А Мунке завел какой-то посторонний, ненужный (как казалось старухе) разговор. Сначала поинтересовался, издалека ли они приехали, трудно ли было в пути, спросил, понравилось ли им новое место, а потом пустился в длинные рассуждения о жизни у моря, о рыбе, о питьевой воде, о топливе, о кормах… Он говорил, говорил, стараясь приободрить новых соседей, а старуха уж погасла, понурилась, слушала его вполуха, отвечала вежливо, но нехотя, едва шевеля губами, а сама еще ждала, все надеялась, что Мунке вдруг спросит ее о прошлой жизни. Но, видно, ее прошлое не интересовало старого рыбака. А молодежь не вмешивалась в разговор и, как всегда, учтиво помалкивала перед старшими.
Наконец мясо поспело, все охотно, жадно принялись за еду, и опять никто ни о чем не спрашивал, даже Мунке замолчал.
После угощения, оживившись, все начали поглядывать на певцов. Смуглый бойкий джигит взял домбру, спел традиционную благодарность хозяевам и передал домбру соседу. Тот, наверное, играть не умел, вспыхнул от смущения и перекинул домбру дальше. Переходя из рук в руки, домбра обошла всех рыбаков, но все только багровели, гулко откашливались — никто почему-то не осмелился петь после смуглого бойкого джигита.

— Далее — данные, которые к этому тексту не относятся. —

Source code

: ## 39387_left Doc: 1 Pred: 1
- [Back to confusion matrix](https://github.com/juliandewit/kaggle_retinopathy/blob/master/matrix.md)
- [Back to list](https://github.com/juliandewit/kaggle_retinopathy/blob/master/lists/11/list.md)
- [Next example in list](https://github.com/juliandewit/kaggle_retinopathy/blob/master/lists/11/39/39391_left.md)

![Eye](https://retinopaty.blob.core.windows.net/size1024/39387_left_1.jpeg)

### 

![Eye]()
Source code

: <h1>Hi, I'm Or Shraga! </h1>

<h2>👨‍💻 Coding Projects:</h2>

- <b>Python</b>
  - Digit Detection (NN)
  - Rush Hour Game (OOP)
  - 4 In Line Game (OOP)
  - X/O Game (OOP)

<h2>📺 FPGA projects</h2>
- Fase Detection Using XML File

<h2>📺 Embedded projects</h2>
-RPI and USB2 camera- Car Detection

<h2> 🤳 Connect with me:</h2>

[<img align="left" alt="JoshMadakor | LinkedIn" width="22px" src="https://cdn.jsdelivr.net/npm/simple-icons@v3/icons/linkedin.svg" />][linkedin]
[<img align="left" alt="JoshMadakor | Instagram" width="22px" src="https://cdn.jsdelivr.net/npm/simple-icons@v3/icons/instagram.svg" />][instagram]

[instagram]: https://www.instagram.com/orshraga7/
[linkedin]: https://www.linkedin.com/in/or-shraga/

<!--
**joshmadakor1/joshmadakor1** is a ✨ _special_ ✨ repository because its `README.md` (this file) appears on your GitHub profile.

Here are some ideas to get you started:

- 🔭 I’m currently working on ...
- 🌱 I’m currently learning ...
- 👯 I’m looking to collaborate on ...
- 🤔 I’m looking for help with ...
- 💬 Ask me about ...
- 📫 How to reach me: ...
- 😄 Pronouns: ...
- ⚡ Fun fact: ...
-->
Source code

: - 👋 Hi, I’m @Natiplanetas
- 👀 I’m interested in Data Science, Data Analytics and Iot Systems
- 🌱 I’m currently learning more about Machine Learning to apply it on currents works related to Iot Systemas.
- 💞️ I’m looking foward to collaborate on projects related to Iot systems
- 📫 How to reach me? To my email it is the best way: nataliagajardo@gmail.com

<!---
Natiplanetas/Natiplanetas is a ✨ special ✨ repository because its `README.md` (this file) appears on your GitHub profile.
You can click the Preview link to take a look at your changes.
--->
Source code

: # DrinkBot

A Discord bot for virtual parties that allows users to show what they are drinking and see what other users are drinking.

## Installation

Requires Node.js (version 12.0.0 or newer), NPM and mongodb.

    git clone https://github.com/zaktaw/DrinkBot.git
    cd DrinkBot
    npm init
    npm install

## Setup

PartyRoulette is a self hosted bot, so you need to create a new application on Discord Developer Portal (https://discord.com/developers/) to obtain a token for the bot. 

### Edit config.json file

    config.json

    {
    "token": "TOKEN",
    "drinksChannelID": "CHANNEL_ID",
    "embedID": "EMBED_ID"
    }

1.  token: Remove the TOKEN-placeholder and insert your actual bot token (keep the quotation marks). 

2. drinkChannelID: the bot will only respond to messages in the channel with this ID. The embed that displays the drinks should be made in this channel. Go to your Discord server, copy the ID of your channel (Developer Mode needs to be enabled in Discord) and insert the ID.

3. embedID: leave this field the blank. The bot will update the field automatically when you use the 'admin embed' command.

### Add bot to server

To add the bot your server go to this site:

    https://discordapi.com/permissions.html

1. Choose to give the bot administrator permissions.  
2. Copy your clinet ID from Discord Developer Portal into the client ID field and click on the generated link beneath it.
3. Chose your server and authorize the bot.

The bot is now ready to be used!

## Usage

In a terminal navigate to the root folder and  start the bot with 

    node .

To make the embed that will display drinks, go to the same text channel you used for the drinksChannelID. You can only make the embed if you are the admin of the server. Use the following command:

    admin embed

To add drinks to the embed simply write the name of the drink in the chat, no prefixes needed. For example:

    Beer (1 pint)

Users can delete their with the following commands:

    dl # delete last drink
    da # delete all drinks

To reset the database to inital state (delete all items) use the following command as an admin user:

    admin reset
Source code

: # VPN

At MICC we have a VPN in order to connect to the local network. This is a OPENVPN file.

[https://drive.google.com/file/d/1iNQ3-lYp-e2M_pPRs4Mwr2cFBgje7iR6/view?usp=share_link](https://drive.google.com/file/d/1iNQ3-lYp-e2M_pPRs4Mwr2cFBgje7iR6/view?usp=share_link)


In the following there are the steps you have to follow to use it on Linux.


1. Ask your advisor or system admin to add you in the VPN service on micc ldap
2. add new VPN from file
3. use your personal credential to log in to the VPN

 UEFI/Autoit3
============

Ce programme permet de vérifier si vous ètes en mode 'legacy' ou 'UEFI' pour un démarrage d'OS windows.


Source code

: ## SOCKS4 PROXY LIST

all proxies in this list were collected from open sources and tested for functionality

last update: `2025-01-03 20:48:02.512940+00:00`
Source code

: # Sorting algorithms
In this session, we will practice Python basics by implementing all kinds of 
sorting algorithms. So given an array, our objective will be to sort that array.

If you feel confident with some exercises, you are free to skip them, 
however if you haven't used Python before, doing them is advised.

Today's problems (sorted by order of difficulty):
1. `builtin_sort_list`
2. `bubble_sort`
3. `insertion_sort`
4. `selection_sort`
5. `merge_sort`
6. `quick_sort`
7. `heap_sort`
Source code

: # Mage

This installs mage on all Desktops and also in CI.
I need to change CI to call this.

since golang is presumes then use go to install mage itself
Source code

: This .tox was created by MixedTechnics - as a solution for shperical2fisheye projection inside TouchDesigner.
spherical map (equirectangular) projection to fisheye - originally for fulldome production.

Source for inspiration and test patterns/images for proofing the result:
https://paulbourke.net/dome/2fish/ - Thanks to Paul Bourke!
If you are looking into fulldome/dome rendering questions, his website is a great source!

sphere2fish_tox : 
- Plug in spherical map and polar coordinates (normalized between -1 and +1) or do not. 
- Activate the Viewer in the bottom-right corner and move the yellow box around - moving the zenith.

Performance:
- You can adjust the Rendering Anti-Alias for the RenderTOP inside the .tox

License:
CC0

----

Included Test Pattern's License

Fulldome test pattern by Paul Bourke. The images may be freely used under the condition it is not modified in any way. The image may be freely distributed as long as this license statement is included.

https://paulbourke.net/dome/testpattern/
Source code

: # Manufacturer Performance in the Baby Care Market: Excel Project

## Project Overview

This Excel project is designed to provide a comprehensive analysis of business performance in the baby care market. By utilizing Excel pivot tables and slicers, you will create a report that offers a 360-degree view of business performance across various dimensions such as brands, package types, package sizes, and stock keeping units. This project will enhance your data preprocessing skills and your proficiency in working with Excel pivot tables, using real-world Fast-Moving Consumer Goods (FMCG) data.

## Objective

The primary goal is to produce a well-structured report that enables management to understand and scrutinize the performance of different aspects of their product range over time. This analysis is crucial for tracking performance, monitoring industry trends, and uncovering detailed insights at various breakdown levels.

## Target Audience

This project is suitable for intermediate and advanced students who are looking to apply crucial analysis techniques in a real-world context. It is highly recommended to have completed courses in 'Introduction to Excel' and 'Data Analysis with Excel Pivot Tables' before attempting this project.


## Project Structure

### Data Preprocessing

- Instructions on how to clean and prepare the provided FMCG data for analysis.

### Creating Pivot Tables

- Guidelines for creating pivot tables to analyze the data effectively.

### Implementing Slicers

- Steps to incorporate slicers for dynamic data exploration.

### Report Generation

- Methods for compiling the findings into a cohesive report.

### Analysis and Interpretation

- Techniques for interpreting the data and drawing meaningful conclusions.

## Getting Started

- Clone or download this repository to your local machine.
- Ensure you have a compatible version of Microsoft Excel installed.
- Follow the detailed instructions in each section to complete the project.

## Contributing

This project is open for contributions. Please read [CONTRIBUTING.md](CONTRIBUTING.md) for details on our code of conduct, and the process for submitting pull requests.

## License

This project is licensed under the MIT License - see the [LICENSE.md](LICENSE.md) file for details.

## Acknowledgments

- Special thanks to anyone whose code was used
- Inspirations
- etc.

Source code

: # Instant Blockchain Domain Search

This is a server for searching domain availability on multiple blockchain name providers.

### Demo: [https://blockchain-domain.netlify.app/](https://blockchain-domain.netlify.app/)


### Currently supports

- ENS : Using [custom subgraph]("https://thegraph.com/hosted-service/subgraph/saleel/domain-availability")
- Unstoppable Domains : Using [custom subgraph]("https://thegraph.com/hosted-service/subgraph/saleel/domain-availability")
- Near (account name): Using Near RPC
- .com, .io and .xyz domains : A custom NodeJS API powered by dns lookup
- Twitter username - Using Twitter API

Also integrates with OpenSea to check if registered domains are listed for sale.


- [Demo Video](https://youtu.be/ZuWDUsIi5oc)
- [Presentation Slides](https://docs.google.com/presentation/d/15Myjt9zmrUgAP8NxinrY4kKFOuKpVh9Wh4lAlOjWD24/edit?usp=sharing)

Старуха краем глаза заметила, как Айганша, весело улыбаясь, блестя зубами, подталкивает, щиплет стыдливых, робких до слез девушек рыбачьего аула, сидевших отдельной пугливой кучкой среди джигитов. Потом она стала горячо шептать что-то на ухо то одной, то другой. Девушки заливались румянцем и согласно кивали. Тогда Айганша подняла свое красивое лицо и затянула высоким чистым голосом нежную, полную очарования и таинственности песню о красавице с бровями как тонкий серп месяца, с ресницами из чистого золота и с красными как кровь губами…
Старуха изумленно встрепенулась: она впервые услышала, как поет Айганша. Рыбаки даже рты пооткрывали, но через минуту дружно подхватили песню своими хриплыми, простуженными голосами. «Где же ты теперь, моя любимая, моя красавица с тонким, стройным станом, будто деревце на холме?»
Когда кончилась песня, вскочил бойкий смуглый джигит:
— Эх, до чего жестоки эти девушки! Так изводить добрых джигитов! — И, закатив глаза, изобразил на лице отчаяние.
Все захохотали немудреной шутке, захлопали себя по коленям. Девушки смутились, покраснели, стыдливо опустили головы. Только женщины, стоявшие у порога, прислонившись к холодному косяку, не расслышали, что сказал бойкий джигит, не поняли, почему все рыбаки захохотали, и печально переглянулись.
Песня была о короткой девичьей поре, и женщинам взгрустнулось. Вспомнили они и свое девичество, родные края, родной дом, родителей. С болью и завистью поглядывали они на юных девушек, даже на самую некрасивую, одетую хуже всех в ауле, — какие они счастливые, любовь их впереди!
Кенжекей даже побледнела. Крепко прижав к груди маленькую сонную дочурку, она опустила мокрые ресницы. А Балжан стала вдруг грустной и нежной— куда подевались ее обычные холодность и насмешливость…
Рыбаки отсмеялись и тоже задумались, и хорошо было им сидеть сытым, в тепле и думать о счастливых днях, которые у каждого из них случались когда-то, что бы там ни было. Вдруг все вздрогнули разом и обернулись в угол, откуда раздался храп. Привалившись спиной к стене, Калау давно уже дремал. Потом заснул в тишине окончательно, челюсть его отвисла, и он захрапел. Он сам вздрогнул от могучего храпа, клюнул головой, проснулся, разлепил веки и повел узенькими глазками по вытянувшимся от изумления лицам рыбаков. Рыбаки опомнились и опять засмеялись, но уже не так громко. Усмехнулся и Калау. Старуха не знала, куда деваться от стыда за сына. Но она тут же забыла о нем — другие чувства захватили ее.